There is a pointed madness in Banks’ deliberateness, and several participants wondered if Wade was really losing his mind. I hadn’t considered this interpretation before, and the hints of it in the text underscore the richness of Banks’ language. One participant highlighted the effectiveness of the language: “I felt crazy after reading it.” Several others felt uneasy with “how long it took [Banks] to get to the point.” The lengthy paragraphs of description and the incisively illustrative quality of Banks’ writing frustrated some, pleased others, and seemed to engender in all of us a building sense that “things are going to be okay…but then something collapses.” Banks’ postmodern exploration of time and chaotic transitions between geographical and temporal locales added to the sense of confusion, inviting us to identify with Wade. “It can be difficult to follow,” one participant noted. “You’re always jumping to someplace else.”
At the heart of this jumping is Rolfe’s control as narrator.

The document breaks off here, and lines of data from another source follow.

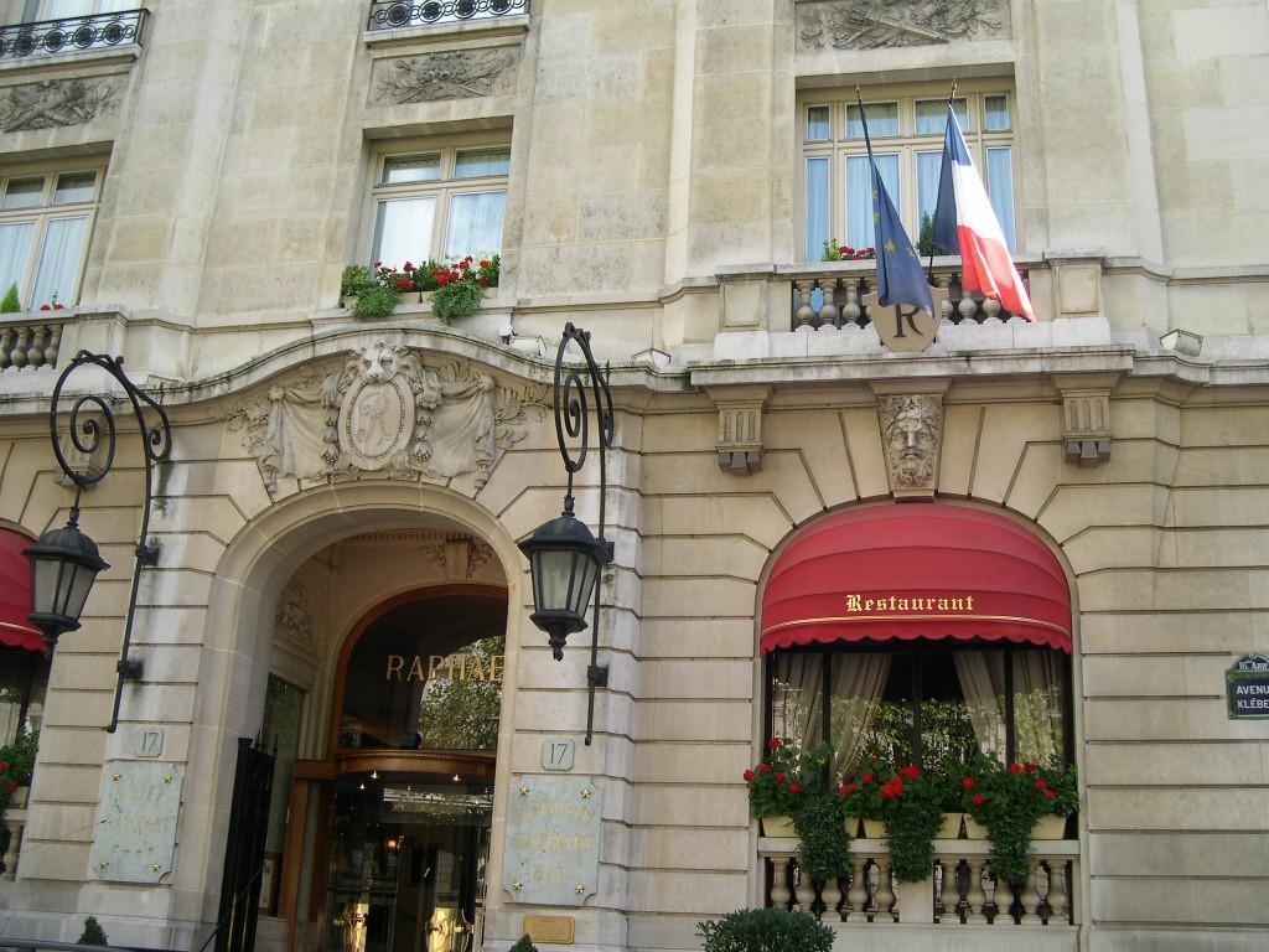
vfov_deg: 37.7
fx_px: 1393
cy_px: 476
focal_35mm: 38
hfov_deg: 49.0
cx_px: 634
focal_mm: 8
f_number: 2.8
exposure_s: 1/224
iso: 100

Throughout the discussion, each one of us either reflected on or voiced aloud the recurrent question—how do we really know any of this? Slightly defensive and earnest in his explanation as to his seeming omniscience, Rolfe responds to the hypothetical question of the reader by asserting, “I do not, in the conventional sense, know many of these things. I am not making them up, however. I am imagining them.” Rolfe establishes a new dimension of story telling, yet his narration implicitly wrests control away from Wade.

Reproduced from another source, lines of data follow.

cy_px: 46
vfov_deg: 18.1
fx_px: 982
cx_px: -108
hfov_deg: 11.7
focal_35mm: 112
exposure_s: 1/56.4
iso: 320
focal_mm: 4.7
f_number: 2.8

“Wade is pushing through and trying to make his own story, but he doesn’t have the power, and no one will let him,” one participant contended. I stopped writing as this observation was made. I was struck by how it really gets to the heart of the struggle faced by each participant who is working their way through the court system and trying to reassert and reformulate their place outside of their docket number designation or charges faced. As we all explored our relationship as readers to the story, it became clear that Rolfe used the narration of another’s story as a means to better understand his own.
Narration’s ability to channel self-awareness extends past the realm of writing, in Rolfe’s case, and applies to readers, too. Just as Rolfe narrates Wade’s story in order to comprehend his own, so too did everyone present at the Changing Lives discussion appropriate the stories in the novel as a means to approach broader issues of society and all of our roles within it. Whether the participants identified with aspects the story—the difficulties of the court system, of being a parent, of starting over—or recognized their distance from it, the power of narrative was universal. As one participant observed, “You can be rich, have a good life, whatever, and one thing could make it spiral out of control.” Both the novel and the discussion produced a humanizing, universalizing effect.
While some saw the conclusion of Affliction as hopeful, perhaps an indication of Rolfe’s ability to “exorcise” Wade’s story (which is his own “ghost life”) and move on, the language itself is unclear. Rolfe tells us that, unless Wade is caught, “The story will be over. Except that I continue.” We don’t know whether Rolfe continues in a brave sense, reasserting his agency and control over his own life, or in a despondently cyclical sense, obsessing over Wade’s past and his own culpability. In taking up the story of Affliction, we as readers ascribe our own meaning to Rolfe’s ambiguous declaration. In so doing, we realize Wade’s unfulfilled desire to assert, as stated by one participant, “It’s my story. I’ve got control.”